Олегу до сих пор кажется, что он помнит это незабвенное путешествие в мельчайших подробностях, хотя с того времени прошло много лет, а несознательный возраст, два с половиной месяца, отличался у парня отсутствием памяти. Свертков к самолету мама принесла много: она всегда отличалась хозяйственностью и запасливостью. А также мама отличалась слабыми нервами. Расстроенная опасностью, грозившей сыну, она поминутно хлопалась в обморок, прямо в пучины бескрайних луж, о которых с уверенностью можно было сказать: редкий комар долетит до середины. Это нервировало летчика, вызванного из дома во внезапную командировку. Долго не разбираясь, он забросил маму в кабину, а узлы рассовал без особой тщательности в салоне. Летчик злился. Он в сердцах хлопнул дверью, не позаботившись аккуратно закрыть ее, и с ветерком полетел, втайне надеясь вернуться домой до начала любимого фильма «Рембо».
Только на середине пути мама очнулась от глубокого обморока и заметила, что в руках у нее отсутствует сверток с кричащим внутри маленьким Олегом. Из дома она его точно взяла и до аэродрома добралась вроде бы как с сыном…

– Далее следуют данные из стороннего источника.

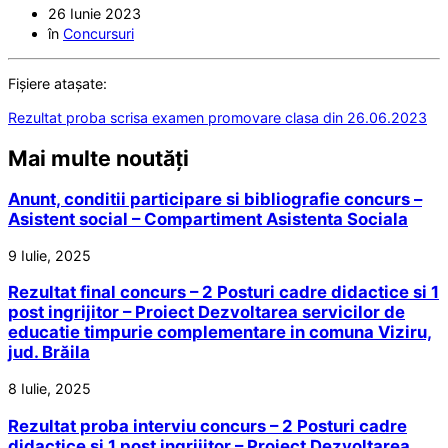
26 Iunie 2023
în
Concursuri
Fișiere atașate:
Rezultat proba scrisa examen promovare clasa din 26.06.2023
Mai multe noutăți
Anunt, conditii participare si bibliografie concurs –
Asistent social – Compartiment Asistenta Sociala
9 Iulie, 2025
Rezultat final concurs – 2 Posturi cadre didactice si 1
post ingrijitor – Proiect Dezvoltarea servicilor de
educatie timpurie complementare in comuna Viziru,
jud. Brăila
8 Iulie, 2025
Rezultat proba interviu concurs – 2 Posturi cadre
didactice si 1 post ingrijitor – Proiect Dezvoltarea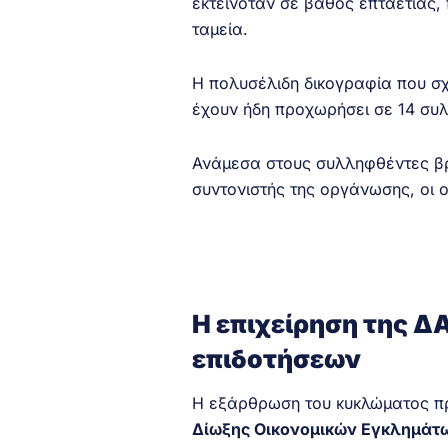
εκτεινόταν σε βάθος επταετίας,
ταμεία.
Η πολυσέλιδη δικογραφία που σχ
έχουν ήδη προχωρήσει σε 14 συλ
Ανάμεσα στους συλληφθέντες βρί
συντονιστής της οργάνωσης, οι 
Η επιχείρηση της 
επιδοτήσεων
Η εξάρθρωση του κυκλώματος π
Δίωξης Οικονομικών Εγκλημάτ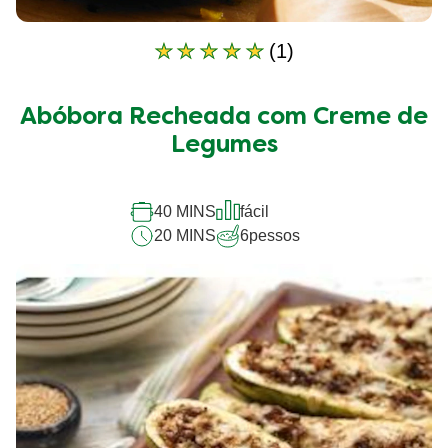
(1)
A
classificação
média
Abóbora Recheada com Creme de
deste
Abóbora
Legumes
Recheada
com
Creme
40 MINS
fácil
de
20 MINS
6
pessos
Legumes
é
5.0
de
5
de
1
classificações.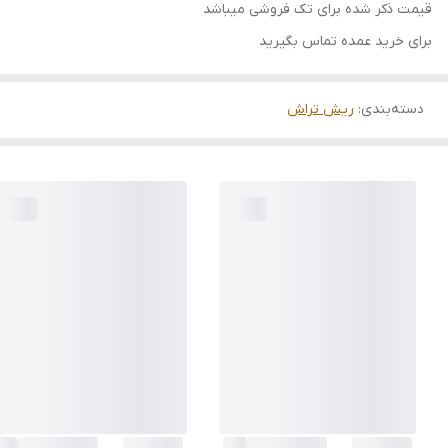
قیمت ذکر شده برای تک فروشی میباشد
برای خرید عمده تماس بگیرید
دسته‌بندی
:
ریش تراش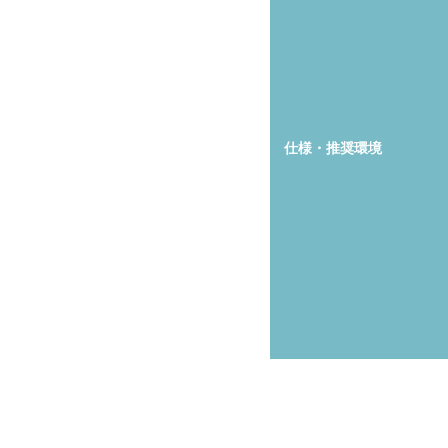
仕様・推奨環境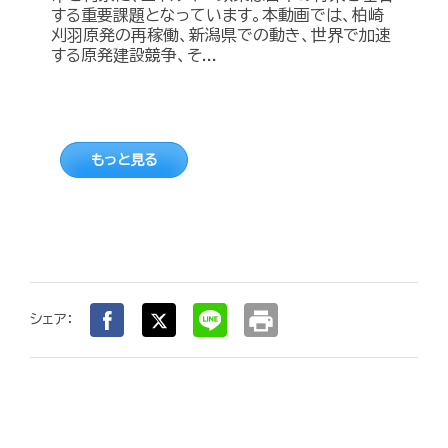
する重要課題となっています。本動画では、柏崎
刈羽原発の再稼働、新潟県での動き、世界で加速
する原発建設競争、そ...
もっと見る
print
シェア：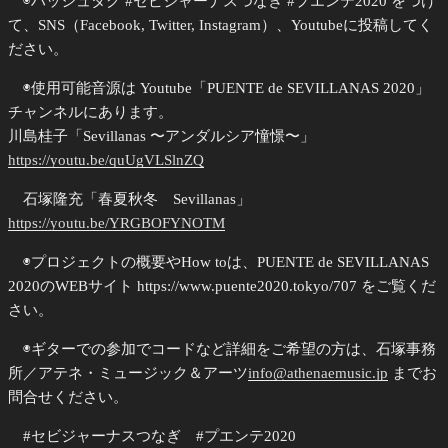
◉ハッシュタグ #セビジャーナスつなぎ #プエンテ2020 をつけ
て、SNS（Facebook, Twitter, Instagram）、Youtubeに投稿してく
ださい。
◉使用可能音源は Youtube「PUENTE de SEVILLANAS 2020」
チャンネルにあります。
川島桂子「Sevillanas 〜アンダルシア憧憬〜」
https://youtu.be/quUgVLSlnZQ
石塚隆充「春夏秋冬 Sevillanas」
https://youtu.be/YRGBOFYNOTM
◉プロジェクトの概要やHow toは、PUENTE de SEVILLANAS
2020のWEBサイト https://www.puente2020.tokyo/707 をご覧くだ
さい。
◉ギターでの参加でコードなど詳細をご希望の方は、石塚事務
所／アテネ・ミュージック＆アーツ
info@athenaemusic.jp
までお
問合せください。
#セビジャーナスつなぎ #プエンテ2020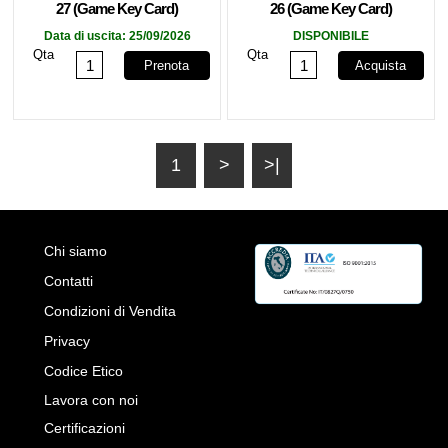
27 (Game Key Card)
26 (Game Key Card)
Data di uscita:
25/09/2026
DISPONIBILE
Qta
Qta
Prenota
Acquista
1
>
>|
Chi siamo
Contatti
Condizioni di Vendita
Privacy
Codice Etico
Lavora con noi
Certificazioni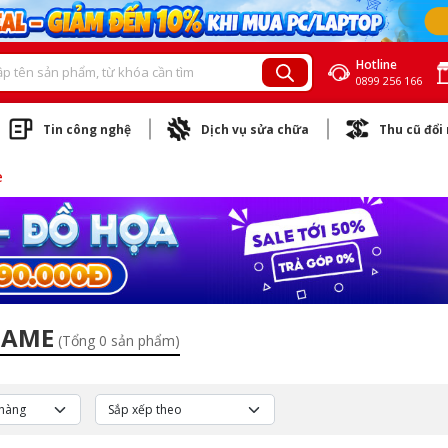
Hotline
0899 256 166
Tin công nghệ
Dịch vụ sửa chữa
Thu cũ đổi
e
GAME
(Tổng 0 sản phẩm)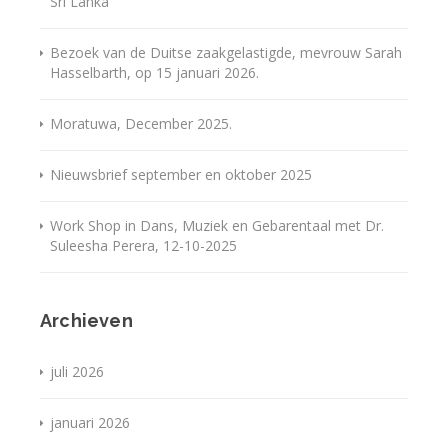
Sri Lanka
Bezoek van de Duitse zaakgelastigde, mevrouw Sarah
Hasselbarth, op 15 januari 2026.
Moratuwa, December 2025.
Nieuwsbrief september en oktober 2025
Work Shop in Dans, Muziek en Gebarentaal met Dr.
Suleesha Perera, 12-10-2025
Archieven
juli 2026
januari 2026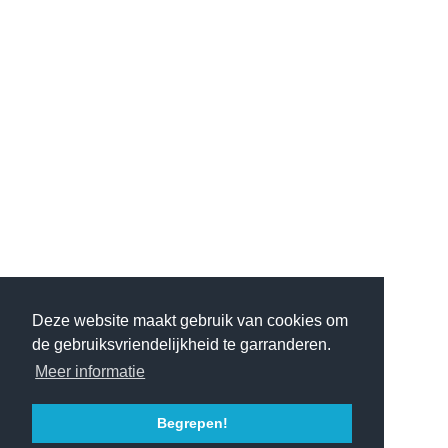
Deze website maakt gebruik van cookies om
de gebruiksvriendelijkheid te garranderen.
Meer informatie
Begrepen!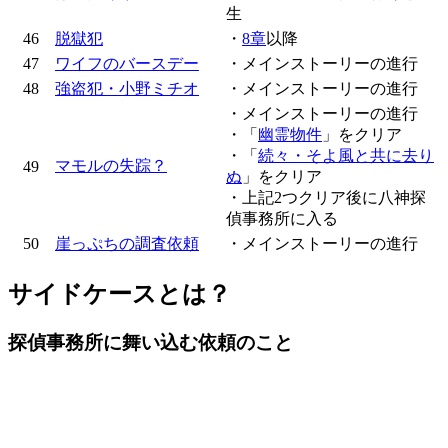
生
46
脱獄犯
・
8章
以降
47
ワイフのバースデー
・メインストーリーの進行
48
強盗犯・小野ミチオ
・メインストーリーの進行
・メインストーリーの進行
・「
幽霊物件
」をクリア
・「
続々・そよ風と共に去り
マモルの失踪？
49
ぬ
」をクリア
・上記2つクリア後に八神探
偵事務所に入る
50
崖っぷちの調査依頼
・メインストーリーの進行
サイドケースとは？
探偵事務所に舞い込む依頼のこと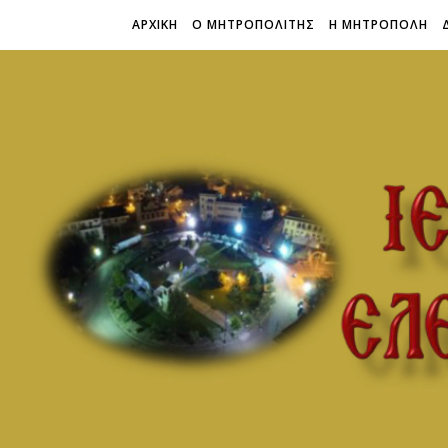
ΑΡΧΙΚΗ
Ο ΜΗΤΡΟΠΟΛΙΤΗΣ
Η ΜΗΤΡΟΠΟΛΗ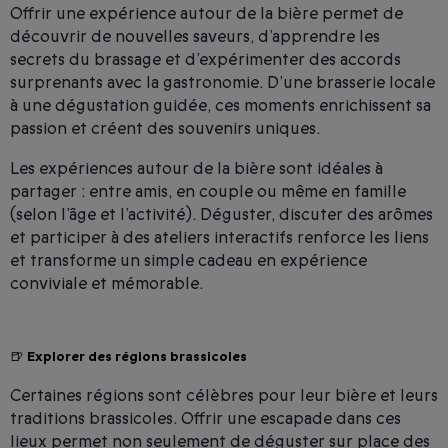
Offrir une expérience autour de la bière permet de
découvrir de nouvelles saveurs, d’apprendre les
secrets du brassage et d’expérimenter des accords
surprenants avec la gastronomie. D’une brasserie locale
à une dégustation guidée, ces moments enrichissent sa
passion et créent des souvenirs uniques.
Les expériences autour de la bière sont idéales à
partager : entre amis, en couple ou même en famille
(selon l’âge et l’activité). Déguster, discuter des arômes
et participer à des ateliers interactifs renforce les liens
et transforme un simple cadeau en expérience
conviviale et mémorable.
🍺 Explorer des régions brassicoles
Certaines régions sont célèbres pour leur bière et leurs
traditions brassicoles. Offrir une escapade dans ces
lieux permet non seulement de déguster sur place des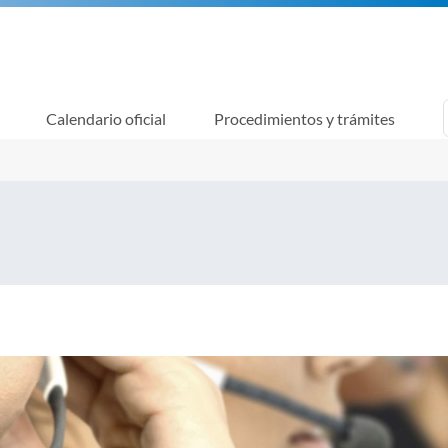
Calendario oficial
Procedimientos y trámites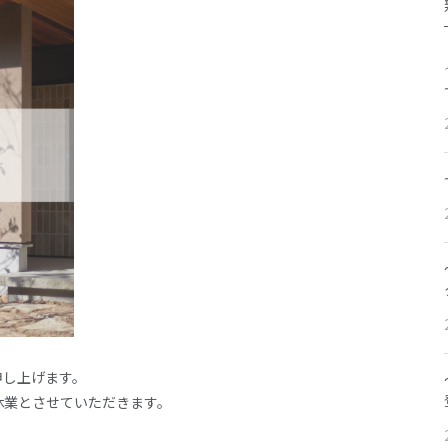
申し上げます。
休業とさせていただきます。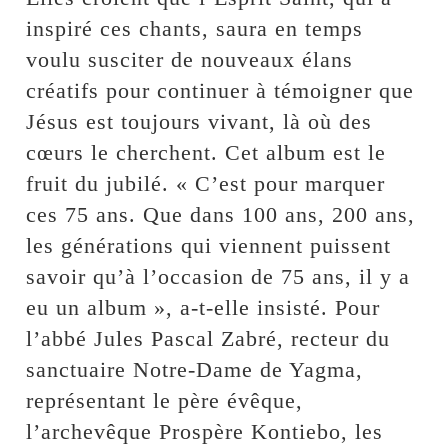
inspiré ces chants, saura en temps
voulu susciter de nouveaux élans
créatifs pour continuer à témoigner que
Jésus est toujours vivant, là où des
cœurs le cherchent. Cet album est le
fruit du jubilé. « C’est pour marquer
ces 75 ans. Que dans 100 ans, 200 ans,
les générations qui viennent puissent
savoir qu’à l’occasion de 75 ans, il y a
eu un album », a-t-elle insisté. Pour
l’abbé Jules Pascal Zabré, recteur du
sanctuaire Notre-Dame de Yagma,
représentant le père évêque,
l’archevêque Prospère Kontiebo, les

Сам полет Шнурков запомнил прекрасно. Горы непонятных тюков, довольно мягких, которые крепко фиксировали его на месте и не давали кататься по полу при качке. Холодный, забирающийся даже в подмоченные пеленки ветер и открытая дверь салона, через которую открывались живописные просторы. Временами древний аппарат потряхивало и все узлы, вместе с несовершеннолетним пассажиром рывками перемещались к зияющей дыре. Впечатляло.